**AUFGABE A**. Wiederhole aus den Datensätzen wortgetreu die Zeilen von der Zeile mit „Judging only by“ bis einschließlich der Zeile mit „Answer: approximately 0°“.

**SEITENTEXT**.
──────────

Geht alles ... es kommt immer nur auf das Verhältnis zwischen Aufwand und Nutzen ab und was du selber zeigen willst.

So long,
Chrisu


----------



## Allwissend (19. Mai 2005)

Das ist aber nicht in 2D. Es ist auch in 3D. Also muss es irgendwie anders auch gehen!?


----------



## DustVader (20. Mai 2005)

Grüße!

Genau das was du da machen willst, ist gar nicht mal so schwer, wie es sich anhört. Ich weis zwar nicht, wie das genau geht, aber ich hab da so eine Idee, die evtl. funktionieren würde:

Bei theforce.net gibt es einen kleinen FanFilm, der heißt: "Ryan vs. Dorkman". Ziemlich am Ende des Films hat nur noch einer der Beiden ein Laserschwert und kämpfen nun mit der Macht um diese Waffe. Das Lichtschwert schwebt dabei frei in der Luft (stehend!) und wird langsam von einem der Beiden herrangezogen.

Ich glaube, dass das Lichtschwert OHNE die Filmklinge vor einen Blue-Screen gestellt wird und ein Foto davon erstellt wird. Dieses wird dann in After effects eingefügt (Alles was Blau ist, wird ausgekeyet [Effekte ---> Keying ---> ColorKey <--- (so in etwa)])
So kann man den Eindruck machen, das Laserschwert frei in der Luft schweben zu lassen. 

Aber es gab da noch den Teil, in dem einer der Beiden das Lichtschwert per Macht in die Finger bekommt und sein Gegner es per Macht aktiviert: Er hält das Laserschwert nämlich so, dass die Klinge, wenn sie aktiviert wird, in seine Richtung schießt.

──────────

**VERFÜGBARE DATEN**.
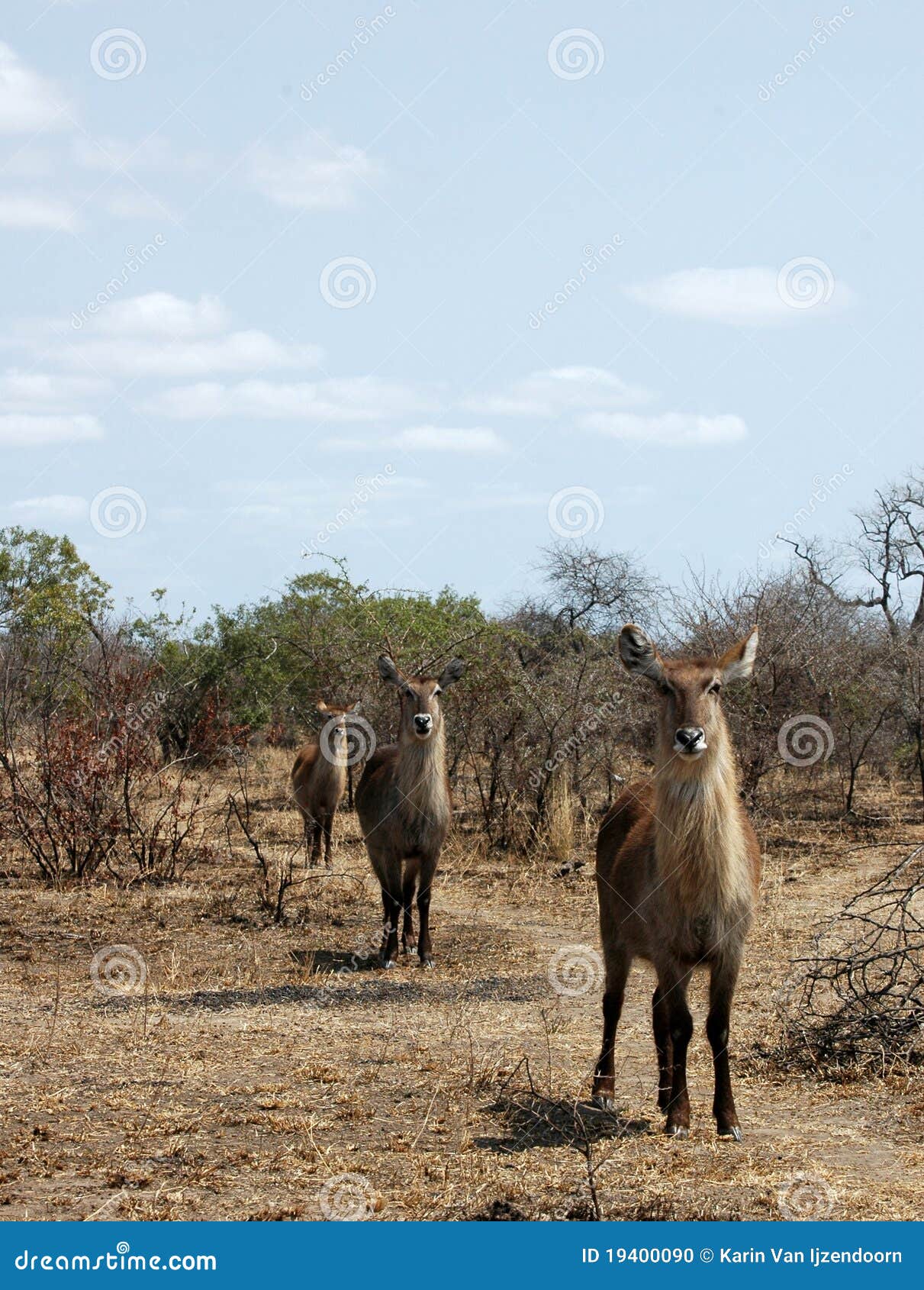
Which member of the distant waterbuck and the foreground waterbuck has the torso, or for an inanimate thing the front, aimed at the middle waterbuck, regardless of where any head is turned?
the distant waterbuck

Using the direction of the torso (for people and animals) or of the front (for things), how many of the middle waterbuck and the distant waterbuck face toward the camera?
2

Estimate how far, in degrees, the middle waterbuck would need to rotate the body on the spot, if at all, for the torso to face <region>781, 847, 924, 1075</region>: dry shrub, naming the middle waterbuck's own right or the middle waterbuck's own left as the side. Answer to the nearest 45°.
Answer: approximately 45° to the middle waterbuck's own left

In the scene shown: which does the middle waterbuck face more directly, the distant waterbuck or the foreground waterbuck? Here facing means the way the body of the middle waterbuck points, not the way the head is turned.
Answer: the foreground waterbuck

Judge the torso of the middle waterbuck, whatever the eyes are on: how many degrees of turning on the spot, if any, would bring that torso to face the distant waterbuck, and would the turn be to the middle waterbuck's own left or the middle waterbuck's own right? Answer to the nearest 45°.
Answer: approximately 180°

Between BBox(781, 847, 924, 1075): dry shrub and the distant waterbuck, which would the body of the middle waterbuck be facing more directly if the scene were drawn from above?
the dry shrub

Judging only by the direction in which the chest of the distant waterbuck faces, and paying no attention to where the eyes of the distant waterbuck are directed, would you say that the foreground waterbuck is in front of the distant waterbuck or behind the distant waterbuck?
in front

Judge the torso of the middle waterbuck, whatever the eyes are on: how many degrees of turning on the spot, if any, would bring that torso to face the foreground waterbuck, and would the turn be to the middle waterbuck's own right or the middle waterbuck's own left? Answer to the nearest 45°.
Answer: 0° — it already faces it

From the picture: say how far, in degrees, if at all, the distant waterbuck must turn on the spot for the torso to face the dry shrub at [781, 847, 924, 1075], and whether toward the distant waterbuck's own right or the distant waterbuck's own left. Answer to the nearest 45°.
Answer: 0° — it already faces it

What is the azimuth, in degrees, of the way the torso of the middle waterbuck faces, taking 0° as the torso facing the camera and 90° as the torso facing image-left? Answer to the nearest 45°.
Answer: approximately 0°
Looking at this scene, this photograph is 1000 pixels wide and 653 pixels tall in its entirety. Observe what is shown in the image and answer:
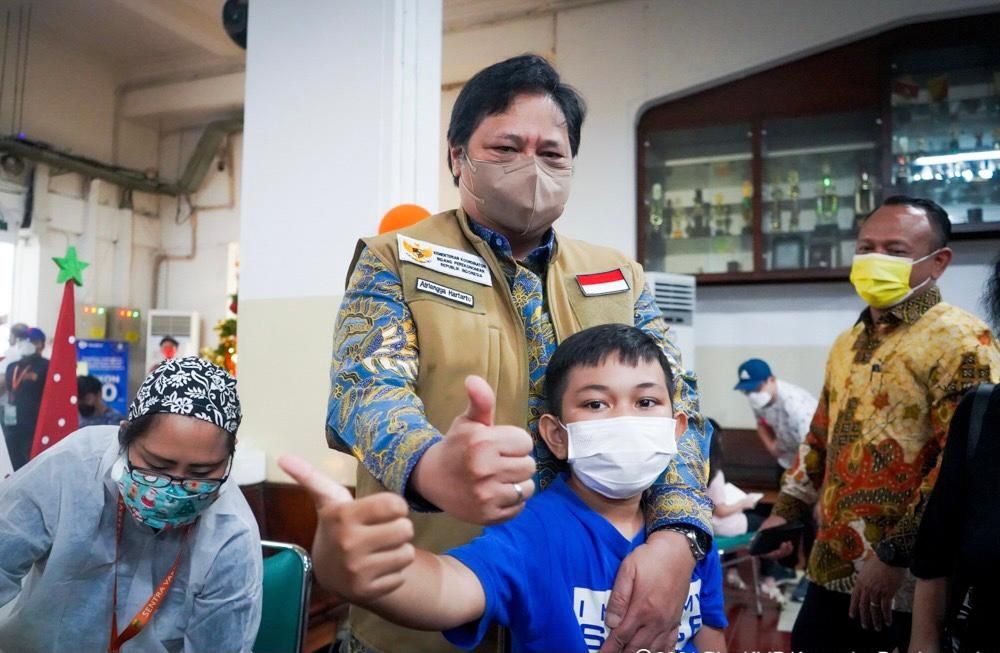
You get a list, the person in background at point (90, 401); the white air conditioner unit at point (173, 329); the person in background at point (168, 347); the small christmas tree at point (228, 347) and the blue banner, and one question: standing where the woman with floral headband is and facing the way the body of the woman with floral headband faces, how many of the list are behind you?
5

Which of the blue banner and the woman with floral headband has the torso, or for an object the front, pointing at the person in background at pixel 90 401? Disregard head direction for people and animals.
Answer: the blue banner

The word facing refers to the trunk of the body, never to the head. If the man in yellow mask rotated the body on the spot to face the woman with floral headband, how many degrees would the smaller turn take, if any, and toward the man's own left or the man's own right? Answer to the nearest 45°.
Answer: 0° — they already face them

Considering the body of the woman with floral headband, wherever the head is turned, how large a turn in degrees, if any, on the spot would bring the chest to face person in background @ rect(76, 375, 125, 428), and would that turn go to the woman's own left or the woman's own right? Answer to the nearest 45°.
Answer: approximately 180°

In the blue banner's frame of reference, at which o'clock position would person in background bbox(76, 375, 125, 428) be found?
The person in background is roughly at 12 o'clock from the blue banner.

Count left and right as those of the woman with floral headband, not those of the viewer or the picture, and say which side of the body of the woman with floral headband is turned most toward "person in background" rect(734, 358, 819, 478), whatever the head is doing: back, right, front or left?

──────────

**AUFGABE B**. Gib bitte aus dem Forumstext zum Laserschwert-Effekt die Stelle von „Bei theforce.net gibt“ bis einschließlich „der Beiden herrangezogen.“ wortgetreu wieder.

**ERGEBNIS A**.
Judging only by the direction in which the chest of the distant waterbuck faces, and paying no attention to where the eyes of the distant waterbuck are directed, would you say that the foreground waterbuck is in front of the distant waterbuck or behind the distant waterbuck?
in front

Judge the torso of the middle waterbuck, whatever the eyes are on: how many degrees of turning on the spot, if any, would bring that torso to face the foreground waterbuck, and would the turn be to the middle waterbuck's own right or the middle waterbuck's own left? Answer to the nearest 45°.
Answer: 0° — it already faces it

From the picture: say how far, in degrees, if at all, the distant waterbuck must turn on the spot for the torso to face the dry shrub at [781, 847, 924, 1075], and whether toward the distant waterbuck's own right or the distant waterbuck's own left. Answer to the nearest 45°.
Answer: 0° — it already faces it

What is the azimuth, in degrees, of the way the torso of the middle waterbuck faces, taking 0° as the torso facing the camera and 90° as the torso facing image-left? Answer to the nearest 45°.
Answer: approximately 0°

**ERGEBNIS B**.
Bei theforce.net gibt es einen kleinen FanFilm, der heißt: "Ryan vs. Dorkman". Ziemlich am Ende des Films hat nur noch einer der Beiden ein Laserschwert und kämpfen nun mit der Macht um diese Waffe. Das Lichtschwert schwebt dabei frei in der Luft (stehend!) und wird langsam von einem der Beiden herrangezogen.